Everything app = strange collaborations
We have seen just four years of operation and Rappi has already transcended various sectors while growing at astonishingly fast rates. Approximately US$220 million worth of transactions have reportedly gone through between users and drivers.
It’s no secret that Rappi is aspiring to become a world-class “super-app” based on its collaborations with other companies. All the while, Rappi has raised some eyebrows regarding its “versatility” offering everything from e-scooter rentals with Grin to purchasing airline tickets via Voopter.
Such a seemingly random portfolio has left many consumers confused over Rappi’s business model. While it’s admirable for any startup to shoot for the stars, a complicated UX (User Experience) could really kill their momentum.
Much of Rappi’s success is also due to its major funding rounds. As mentioned above, this past April saw SoftBank lead a Series E worth US$1 billion. Past investments have also involved DST Global, Delivery Hero, Sequoia Capital, Andreessen Horowitz, as well as Y Combinator.
Not all rainbows and startup unicorns
Regardless—or perhaps because of—its fast progress, Rappi’s business model has received some flack.
Regulations, though often vilified by business, do serve a purpose. They help protect consumers and employees. Yet, Rappi’s disruptive model has often been able to bypass these controls.

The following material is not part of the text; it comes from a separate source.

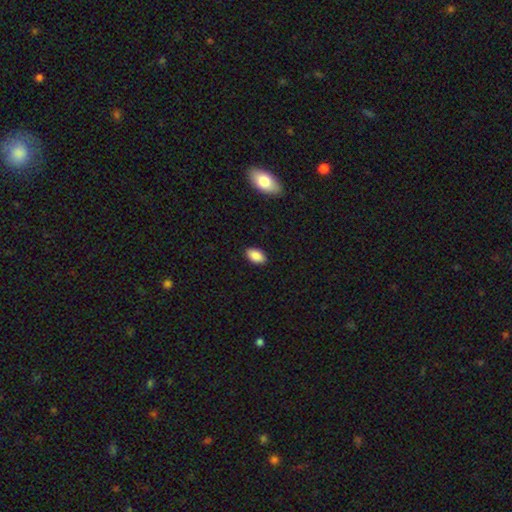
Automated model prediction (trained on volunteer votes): smooth_or_featured: smooth (p=0.88) [alt: star or artifact p=0.07]
how_rounded: in between (p=0.93) [alt: round p=0.04]
merging: none (p=0.89) [alt: minor disturbance p=0.08]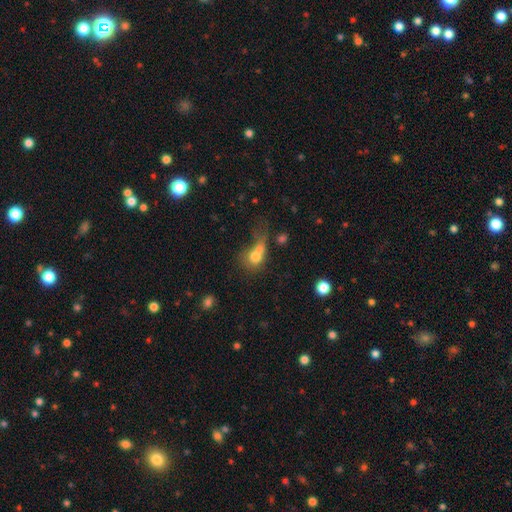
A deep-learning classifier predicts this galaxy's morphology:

Take the debate over public space, and rappitenderos’ use of it. Groups of fit, young people loitering outside shops can sometimes worry those more, let’s call them, “safety-minded people”.
More serious is the debate over whether the use of public space by a private company for its own benefit is acceptable or not. Some Colombian cities have decided that it is not; charging the company for its use of space.
Another important concern is whether the claim to “versatility” is, in fact, a front for worker exploitation. Rappitenderos are basically working-class free-lancers, bereft of benefits, not to mention the lack of safety nets. These include car or health insurance.
The company seems to be reacting to some of these criticisms. They are, for instance, opening up “pitstops” for its delivery force.
Ultimately though, for many, this is an issue that transcends borders and industries. Stefano Farne, director of the Labor Observatory of the Externado University, sums it up by saying that this isn’t a Colombian or a Latin American issue, “it is a worldwide problem. We are all trying to understand how to best use the internet.”
Indeed, whether we end up using it for good or for ill, the future will be in the hands of digital giants like Rappi—as well as those of the citizens of the countries it operates in.